- [The records]:
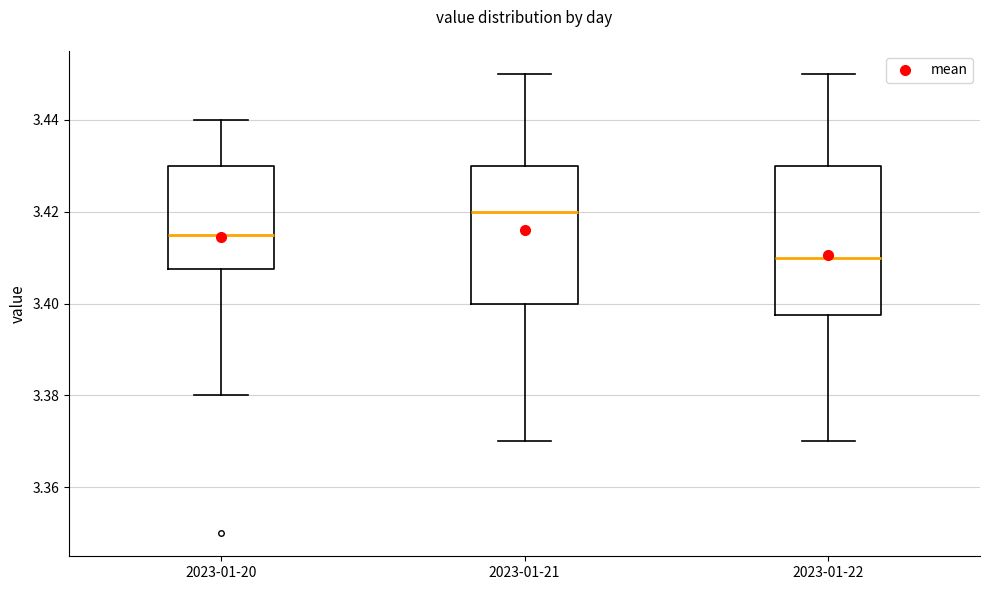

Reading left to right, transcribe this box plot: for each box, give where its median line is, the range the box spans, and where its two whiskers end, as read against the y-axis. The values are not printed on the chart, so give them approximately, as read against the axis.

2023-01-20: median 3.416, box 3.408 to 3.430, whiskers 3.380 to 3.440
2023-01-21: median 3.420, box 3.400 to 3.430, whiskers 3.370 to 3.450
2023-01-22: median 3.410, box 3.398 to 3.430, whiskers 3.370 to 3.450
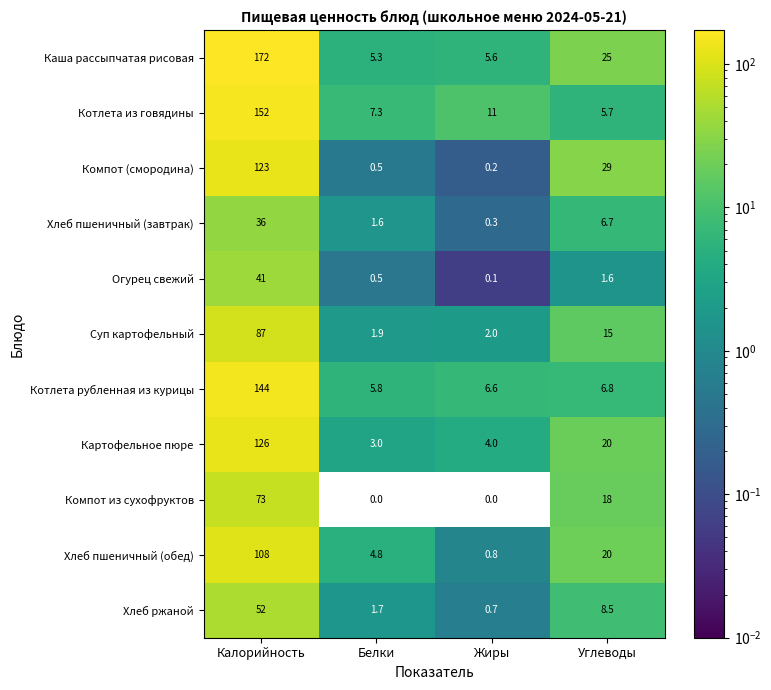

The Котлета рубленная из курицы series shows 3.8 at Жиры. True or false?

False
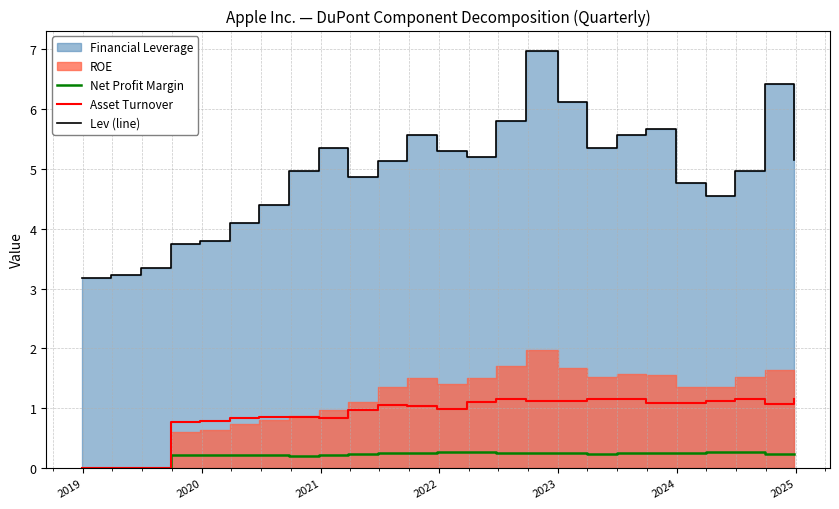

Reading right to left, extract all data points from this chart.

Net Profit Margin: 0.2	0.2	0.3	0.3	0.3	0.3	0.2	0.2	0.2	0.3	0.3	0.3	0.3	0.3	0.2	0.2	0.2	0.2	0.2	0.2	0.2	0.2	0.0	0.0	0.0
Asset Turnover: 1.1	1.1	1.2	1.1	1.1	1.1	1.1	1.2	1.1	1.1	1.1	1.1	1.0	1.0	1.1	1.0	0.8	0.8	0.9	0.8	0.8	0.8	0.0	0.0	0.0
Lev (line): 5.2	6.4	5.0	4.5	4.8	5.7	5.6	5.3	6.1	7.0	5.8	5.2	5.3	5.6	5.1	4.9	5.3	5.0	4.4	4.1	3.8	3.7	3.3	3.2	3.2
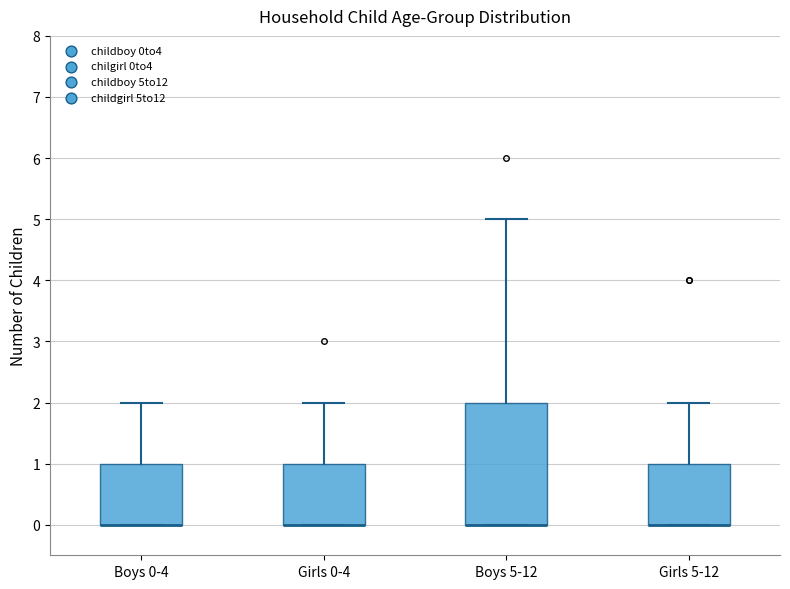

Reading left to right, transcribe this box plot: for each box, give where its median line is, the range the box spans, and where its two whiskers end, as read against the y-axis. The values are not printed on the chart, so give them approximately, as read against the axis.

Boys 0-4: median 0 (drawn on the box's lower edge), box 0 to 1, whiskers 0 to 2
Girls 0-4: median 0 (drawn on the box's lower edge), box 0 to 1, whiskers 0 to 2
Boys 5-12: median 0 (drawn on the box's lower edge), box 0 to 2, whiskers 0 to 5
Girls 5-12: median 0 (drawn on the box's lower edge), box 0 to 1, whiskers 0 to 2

- [How to complete this task]:
Give the records again from the line holding "2023-01-20: median 3.416, box" through the line holding "Reading right to", inclusive, with "series" swapped for "line" and everything else unchanged. Leave out the pictures.

- [Problem solution]:
2023-01-20: median 3.416, box 3.408 to 3.430, whiskers 3.380 to 3.440
2023-01-21: median 3.420, box 3.400 to 3.430, whiskers 3.370 to 3.450
2023-01-22: median 3.410, box 3.398 to 3.430, whiskers 3.370 to 3.450

The Котлета рубленная из курицы line shows 3.8 at Жиры. True or false?

False

Reading right to left, extract all data points from this chart.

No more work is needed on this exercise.